> [STUDY TEXT]
A History of the Circus – An Orgy of Noise (1768-1882)
There is a long, brutal history behind the circus. One look at the hideous, powdery artificial visage of a circus clown and you know that deep down in your nightmare heart. The classic circus that we know today has its roots in English horse riding exhibitions – people doing fancy tricks on horses. It could be said that the circus as we know it today was built on the backs of animals. It could be said that it was Philip Astley who laid the first brick.
Astley established the first circus, which was located just outside of London in 1768. He had been an accomplished cavalryman in the British Army and later established a riding academy where he would stage equestrian shows. The shows quickly grew in popularity. He began to hold them in a large wooden structure. The shows became more elaborate. The riding exhibition started to include trick riding, acrobatics, a strongman display and of course, the most hideous thing of all – a clown.
All the action would take place around a single equestrian ring. He had unknowingly put together all the basic elements of the circus, though Astley himself never called it a circus. The word circus just means, circle or ring and has little or nothing to do with the Roman circuses of antiquity, which were primarily used for chariot racing.
The first circus to call itself such was the Royal Circus in 1782, founded by a former equestrian rider who worked for Astley. The circus didn’t come to the United States until the 1790s, but a major component of it was already here and thriving – the traveling menagerie. In the United States, they’d been bringing wild exotic animals over to be exploited since before the nation’s birth.
There were many equestrian exhibits along the East Coast at the time. They decided to display a lion at one of them way back in 1716. Then they started bringing over camels and polar bears. But the public’s thirst for blood and spectacle is never quenched. There just had to be something else, something like an elephant.

> [ACTIVITY 1] Copy every line of the camera records word for word.
The circus history above and the records that follow come from separate sources.

> [AVAILABLE RECORDS]
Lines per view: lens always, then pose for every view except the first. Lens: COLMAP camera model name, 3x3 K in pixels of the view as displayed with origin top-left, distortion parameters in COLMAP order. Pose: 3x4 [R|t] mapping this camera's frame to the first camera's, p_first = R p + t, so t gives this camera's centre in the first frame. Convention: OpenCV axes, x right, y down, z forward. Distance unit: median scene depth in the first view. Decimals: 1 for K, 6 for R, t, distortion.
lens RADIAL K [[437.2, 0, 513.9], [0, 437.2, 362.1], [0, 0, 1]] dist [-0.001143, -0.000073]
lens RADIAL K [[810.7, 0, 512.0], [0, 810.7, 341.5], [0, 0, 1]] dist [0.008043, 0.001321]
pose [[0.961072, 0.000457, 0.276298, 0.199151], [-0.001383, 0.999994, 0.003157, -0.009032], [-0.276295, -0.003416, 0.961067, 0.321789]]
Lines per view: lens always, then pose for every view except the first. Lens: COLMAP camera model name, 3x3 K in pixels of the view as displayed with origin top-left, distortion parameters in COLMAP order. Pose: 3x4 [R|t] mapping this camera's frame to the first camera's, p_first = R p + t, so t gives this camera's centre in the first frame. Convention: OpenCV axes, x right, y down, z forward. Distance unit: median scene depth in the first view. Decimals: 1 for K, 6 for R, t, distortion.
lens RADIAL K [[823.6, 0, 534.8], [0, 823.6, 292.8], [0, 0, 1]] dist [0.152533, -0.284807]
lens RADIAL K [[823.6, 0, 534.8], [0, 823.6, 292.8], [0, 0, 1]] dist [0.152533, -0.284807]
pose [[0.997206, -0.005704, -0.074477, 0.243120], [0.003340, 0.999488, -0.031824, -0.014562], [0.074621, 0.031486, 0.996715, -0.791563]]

> [ACTIVITY 2]
Answer these questions from the circus history:
(a) In what year did Astley establish the first circus?
(b) What was the first circus to call itself a circus?
(c) In what year was a lion displayed at an equestrian exhibit?

> [RESULT 1]
Lines per view: lens always, then pose for every view except the first. Lens: COLMAP camera model name, 3x3 K in pixels of the view as displayed with origin top-left, distortion parameters in COLMAP order. Pose: 3x4 [R|t] mapping this camera's frame to the first camera's, p_first = R p + t, so t gives this camera's centre in the first frame. Convention: OpenCV axes, x right, y down, z forward. Distance unit: median scene depth in the first view. Decimals: 1 for K, 6 for R, t, distortion.
lens RADIAL K [[437.2, 0, 513.9], [0, 437.2, 362.1], [0, 0, 1]] dist [-0.001143, -0.000073]
lens RADIAL K [[810.7, 0, 512.0], [0, 810.7, 341.5], [0, 0, 1]] dist [0.008043, 0.001321]
pose [[0.961072, 0.000457, 0.276298, 0.199151], [-0.001383, 0.999994, 0.003157, -0.009032], [-0.276295, -0.003416, 0.961067, 0.321789]]
Lines per view: lens always, then pose for every view except the first. Lens: COLMAP camera model name, 3x3 K in pixels of the view as displayed with origin top-left, distortion parameters in COLMAP order. Pose: 3x4 [R|t] mapping this camera's frame to the first camera's, p_first = R p + t, so t gives this camera's centre in the first frame. Convention: OpenCV axes, x right, y down, z forward. Distance unit: median scene depth in the first view. Decimals: 1 for K, 6 for R, t, distortion.
lens RADIAL K [[823.6, 0, 534.8], [0, 823.6, 292.8], [0, 0, 1]] dist [0.152533, -0.284807]
lens RADIAL K [[823.6, 0, 534.8], [0, 823.6, 292.8], [0, 0, 1]] dist [0.152533, -0.284807]
pose [[0.997206, -0.005704, -0.074477, 0.243120], [0.003340, 0.999488, -0.031824, -0.014562], [0.074621, 0.031486, 0.996715, -0.791563]]

> [RESULT 2]
(a) 1768
(b) The Royal Circus
(c) 1716